Why the Porn Crisis is Bigger Than the NFL, & 85% Christian Men are Hooked | Jim O'Day 2/3
Catholic leaders confront an epidemic reshaping brains, marriages and childhood
Pornography is now one of the fastest-growing addictions in the world, and the average age of exposure in the United States is between eight and 10 years old.
That statistic alone, says Jim O’Day, should stop parents in their tracks.
“We’re raising up generations,” says O’Day, executive director of the Catholic ministry Integrity Restored. “Used to be able to say guys. Can’t do that anymore. Women are just as at risk.”
O’Day returned for a second conversation on Men Answering the Heroic Call to move beyond personal testimony and into what he calls the “three pillars” of understanding pornography: science, spirituality and relationships.
We get a portrait of a crisis that stretches from smartphones in elementary school backpacks to confessional lines on Saturday afternoons.
A childhood shaped by porn exposure
Tom Hornacek cites a study estimating that 90% of children between eight and 16 have seen pornography.
“Absolutely correct,” O’Day responds.
The problem extends beyond passive exposure. He references research from the United Kingdom showing that girls between 12 and 14 are asked for nude images, on average, ten times per night.
“These poor young girls eventually give in because that’s where they see their value,” he says. “Their value is only in their body parts. And how sad is that?”
He recounts speaking with a young woman who described trying to imitate what she saw online in hopes of being loved.
“I spent the last five years being a really pathetic porn star,” she told him.
O’Day’s reaction: “Any man who hears that, we should be infuriated.”
87% of Christian Men: A crisis inside the Church
A recent study by the Barna Group found that 87% of Christian men who attend church reported viewing pornography within the previous week.
“These are our brothers,” O’Day says. “Our guys who get it, who want to live the faith.”
The ministry he leads trains priests through its Three Pillars to Purity program and offers resources for spouses suffering betrayal trauma. It also provides free educational materials online.
“If you yourself are not struggling today,” O’Day says, “you absolutely know and love someone who is.”
Bigger Than the NFL
The pornography industry generates more annual revenue than the NFL, NBA, Major League Baseball and the NHL combined, O’Day says.
“What’s scary,” he adds, “they dwarf them with only 10% of paid content. Ninety percent of what they give away is free.”
The strategy is simple: hook users early, then monetize escalation later. When states attempt to implement age-verification systems, many major sites block access entirely rather than comply.
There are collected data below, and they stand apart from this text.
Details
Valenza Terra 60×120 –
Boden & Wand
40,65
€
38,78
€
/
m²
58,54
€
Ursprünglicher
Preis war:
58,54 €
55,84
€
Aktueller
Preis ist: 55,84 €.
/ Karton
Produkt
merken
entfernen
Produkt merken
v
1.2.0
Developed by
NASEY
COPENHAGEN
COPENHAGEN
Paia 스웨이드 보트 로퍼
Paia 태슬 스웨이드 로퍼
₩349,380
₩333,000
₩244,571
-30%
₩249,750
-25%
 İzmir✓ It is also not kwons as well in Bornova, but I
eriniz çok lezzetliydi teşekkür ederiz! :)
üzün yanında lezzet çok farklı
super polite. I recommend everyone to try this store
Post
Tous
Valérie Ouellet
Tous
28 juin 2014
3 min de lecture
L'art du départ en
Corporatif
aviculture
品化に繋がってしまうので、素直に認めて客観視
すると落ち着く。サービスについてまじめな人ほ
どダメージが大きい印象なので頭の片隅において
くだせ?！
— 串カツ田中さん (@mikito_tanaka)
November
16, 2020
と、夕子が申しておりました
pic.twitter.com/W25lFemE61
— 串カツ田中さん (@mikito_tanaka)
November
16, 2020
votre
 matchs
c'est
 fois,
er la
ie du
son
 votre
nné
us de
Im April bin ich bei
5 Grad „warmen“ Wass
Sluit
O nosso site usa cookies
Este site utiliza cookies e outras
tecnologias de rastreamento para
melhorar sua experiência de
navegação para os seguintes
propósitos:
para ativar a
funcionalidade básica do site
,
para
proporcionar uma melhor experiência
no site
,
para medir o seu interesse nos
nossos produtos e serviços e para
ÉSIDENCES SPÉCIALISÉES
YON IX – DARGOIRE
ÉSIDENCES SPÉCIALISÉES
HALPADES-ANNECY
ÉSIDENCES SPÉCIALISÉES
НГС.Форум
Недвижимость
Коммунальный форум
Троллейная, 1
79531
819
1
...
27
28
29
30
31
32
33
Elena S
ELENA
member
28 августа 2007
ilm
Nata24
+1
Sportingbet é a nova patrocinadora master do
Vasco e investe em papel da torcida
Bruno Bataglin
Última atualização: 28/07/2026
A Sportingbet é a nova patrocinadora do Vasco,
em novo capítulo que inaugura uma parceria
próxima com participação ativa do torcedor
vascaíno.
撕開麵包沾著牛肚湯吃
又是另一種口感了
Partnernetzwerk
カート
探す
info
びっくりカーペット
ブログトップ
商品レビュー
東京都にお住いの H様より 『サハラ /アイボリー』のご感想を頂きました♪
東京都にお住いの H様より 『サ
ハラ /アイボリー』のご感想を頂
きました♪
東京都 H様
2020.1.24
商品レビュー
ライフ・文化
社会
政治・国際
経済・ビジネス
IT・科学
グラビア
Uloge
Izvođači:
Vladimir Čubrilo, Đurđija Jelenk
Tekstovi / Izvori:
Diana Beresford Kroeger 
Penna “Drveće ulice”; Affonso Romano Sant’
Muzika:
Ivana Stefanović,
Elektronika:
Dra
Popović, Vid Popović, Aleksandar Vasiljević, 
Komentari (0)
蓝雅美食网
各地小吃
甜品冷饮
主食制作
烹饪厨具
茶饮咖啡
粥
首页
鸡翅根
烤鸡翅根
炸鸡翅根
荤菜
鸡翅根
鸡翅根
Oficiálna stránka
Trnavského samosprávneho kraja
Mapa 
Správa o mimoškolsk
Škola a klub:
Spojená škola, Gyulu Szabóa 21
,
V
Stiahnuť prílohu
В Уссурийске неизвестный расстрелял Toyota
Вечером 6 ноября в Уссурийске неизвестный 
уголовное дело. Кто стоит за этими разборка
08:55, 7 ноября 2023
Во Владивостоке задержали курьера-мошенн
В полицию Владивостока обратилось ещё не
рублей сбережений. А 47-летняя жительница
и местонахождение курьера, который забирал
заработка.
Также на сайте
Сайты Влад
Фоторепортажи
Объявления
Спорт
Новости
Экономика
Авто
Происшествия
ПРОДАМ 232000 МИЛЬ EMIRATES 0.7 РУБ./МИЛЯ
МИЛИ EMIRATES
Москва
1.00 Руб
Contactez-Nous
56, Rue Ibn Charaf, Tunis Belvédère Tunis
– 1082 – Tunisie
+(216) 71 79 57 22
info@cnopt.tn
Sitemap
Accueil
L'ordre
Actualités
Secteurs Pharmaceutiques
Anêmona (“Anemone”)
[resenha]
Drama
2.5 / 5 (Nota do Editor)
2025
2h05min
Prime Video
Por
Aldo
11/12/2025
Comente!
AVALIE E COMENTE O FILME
“They know the younger they get these kids, the more likely they’re a paid customer in the future,” O’Day says.
The Brain on Porn
From a neurological perspective, O’Day explains, pornography floods the brain with dopamine at levels far exceeding everyday experiences like friendship or exercise.
“The brain says, ‘Whoa, too much dopamine. I gotta turn off some of these receptors,’” he explains.
As receptors diminish, users require more time or more extreme content to achieve the same effect. The brain’s search for novelty drives escalation.
“Enough is a never enough,” he says.
He describes cases of men who had lived heterosexual lives but later found themselves seeking increasingly novel material.
“We have to protect our brains,” he says.
Isolation as Lifestyle
O’Day points to trends in Japan, where declining marriage and birth rates have alarmed government officials. Some young men, he says, opt for isolation: work, alcohol, pornography, video games.
“That is more convenient,” he says. “They are totally isolating themselves against relationships, against hurt, against feeling.”
The pattern mirrors broader Western trends of loneliness and digital immersion.
Do Men Take Sin Seriously?
Hornacek references commentary suggesting pornography is now the most frequently confessed sin.
O’Day argues that many men have lost clarity about sin itself.
A previous Barna survey asked respondents which was the greater sin: not recycling or watching pornography. Nearly 90% chose not recycling.
“We have allowed the world, society, culture to infiltrate our faith,” he says.
He urges clergy to address the issue directly from the pulpit and in pastoral counseling.
“It’s a scary topic,” he acknowledges. “People are going to be uncomfortable. But when God put me in uncomfortable places, that’s when I grew.”
Guardrails and First Steps
Thirteen states currently have some form of age-verification laws, O’Day says, though enforcement remains uneven.
He advocates for parental vigilance, policy engagement and accountability tools for families.
“Be uncomfortable and let’s grow,” he says. “Let’s protect our families. Let’s protect our marriages. Let’s protect our brothers.”
For O’Day, the crisis is cultural, neurological and spiritual at once.
And for Catholic men, he believes the response must be equally comprehensive.
“This challenge is hitting everybody,” he says.